Every Turn of the Wheel
You come and go. The doors swing closed
Ever more gently almost without a shudder.
Of all who move through the quiet houses,
You are the quietest.
We become so accustomed to you,
We no longer look up
When your shadow falls over the book we are reading
And makes it glow. For all things
Sing you: at times
We just hear them more clearly.
Often when I imagine you
Your wholeness cascades into many shapes.
You run like a herd of luminous deer
And I am dark, I am forest.
You are a wheel, at which I stand,
Whose dark spokes sometimes catch me up,
Revolve me nearer to the center.
Then all the work I put my hand to
Widens from turn to turn.
Rainer Maria Rilke one of the great poets of the 20th century certainly displays a quality in all of his work that asks me to follow something within me. It is that deep inner knowing place where all questions are dressed in answers. It is the place where everything exists and nothing is wasted. It is the Mecca of truth and the garden of unity. It moves as I move and at times the door swings closed and I try to pry it open and do, but find it has changed in awareness. I no longer look up, I look within.
As I experience this entrance and exit within my self I try to find the latch that will keep this beautiful place of knowledge open, but I find that my body consciousness keeps me in another state of reality. I see the shadows, created by my thoughts and watch as they become material objects which are my own manifestations. Quietly I watch a herd of luminous realities run through the inner forest of my consciousness.
I have re-programmed my self to ignore my inner self and exist in a body that is born from that consciousness. My education taught me to be sane, but I act insane by performing the same acts over and over again and then I expect different results. I am caught in the spokes of a self who only senses the separation that I create by turning the wheel of not feeling good enough to love my inner self. My body consciousness creates an illusion that keeps the door of knowing half open, but every now and then I see between the cracks and I begin to expand.
This chosen duality issue turns me closer to my center. My body consciousness is doing what my inner consciousness has already experienced. The rigors of physical life turn me towards my center and my awareness increases with every turn. I say I am human and know that I am more, but I don't hear my other selves clearly and I become a separated thought in a puddle of my own rain. The thought, the puddle and the rain are all one; my beliefs about my multiplicity keep me from turning in a circular motion, I do it linearly using just one aspect of my self which is a choice.
Rumi understood his multiplicity in the 13th century, which confirms that awareness is not only linear and restricted by my selectivity; it is expression of my inner consciousness. My formlessness is expressed through my physical form and I choice to accept it or resist it by my restricting beliefs about my own complexity of being.
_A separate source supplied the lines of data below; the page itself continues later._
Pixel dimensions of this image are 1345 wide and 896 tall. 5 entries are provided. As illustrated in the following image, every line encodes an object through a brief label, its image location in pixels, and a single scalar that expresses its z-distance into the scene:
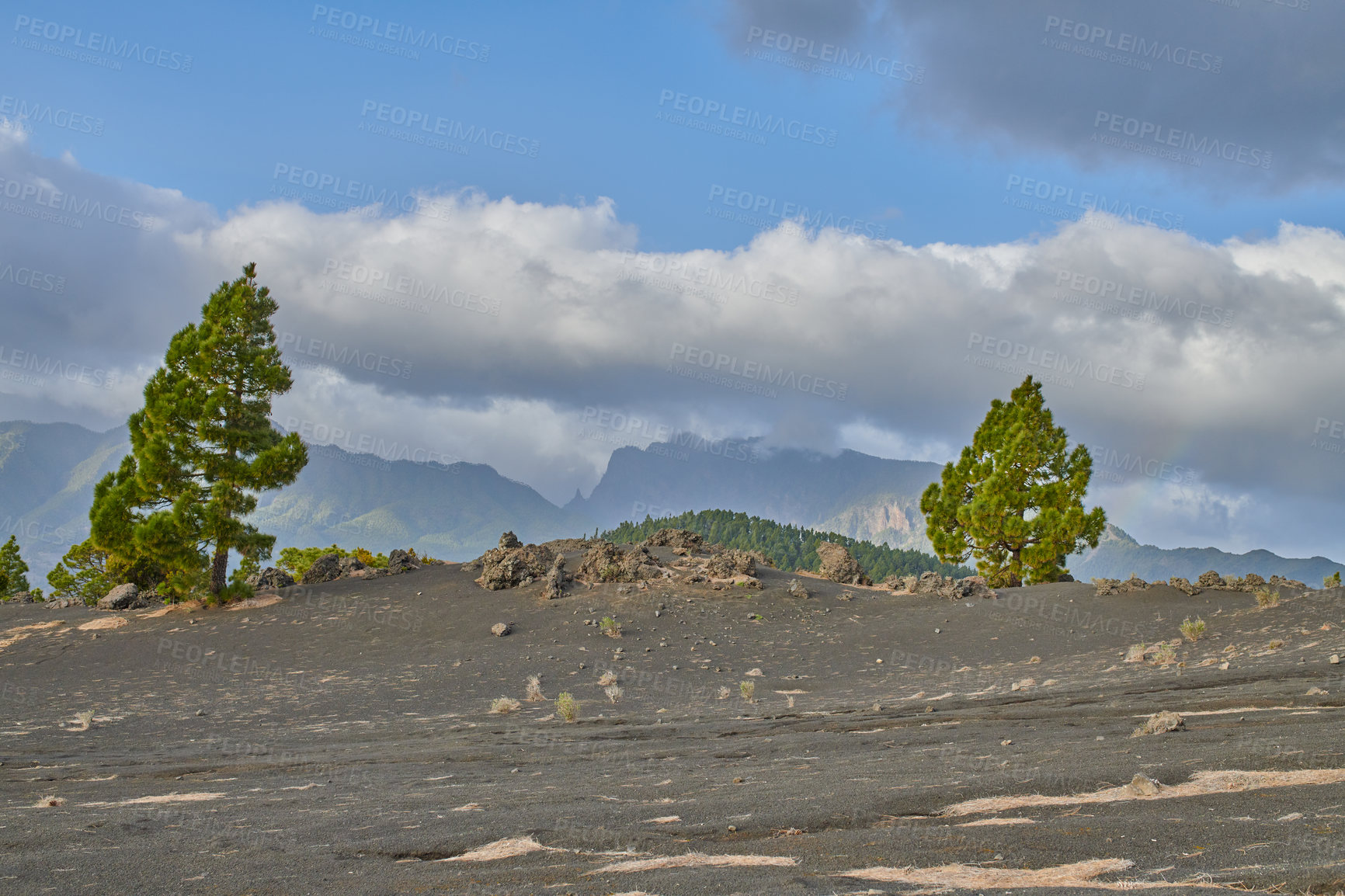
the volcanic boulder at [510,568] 34.44
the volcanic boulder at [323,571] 37.97
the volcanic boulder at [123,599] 35.00
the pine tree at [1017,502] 40.38
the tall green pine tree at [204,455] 33.34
Wholeness cascades into many shapes.
As Rumi points out:
You Embrace some Form
Saying "I am this."
By God, you are not this
Or that or the other
You are "Unique One"
Heart-ravishing"
You are throne and palace and king
You are bird and snare and fowler
Like water in a jar and river
Are in essence the same
You and spirit are the same
Your every idol
Prostrates
Before you
Your every thought-form
Perishes
In your formlessness
So there it is, in 13th thought. The door to the place where everything exists is always open; I partially close it by my beliefs and perceptions. When I believe I am the door and what's on the other side, I expand in awareness and I sense the expressions of other forms of my own consciousness. Every turn of the wheel is another self changing and expanding in unrestricted awareness. I perish in my own formlessness and know I am multiplicity in a chosen form that comes and goes through the quiet house of All There Is.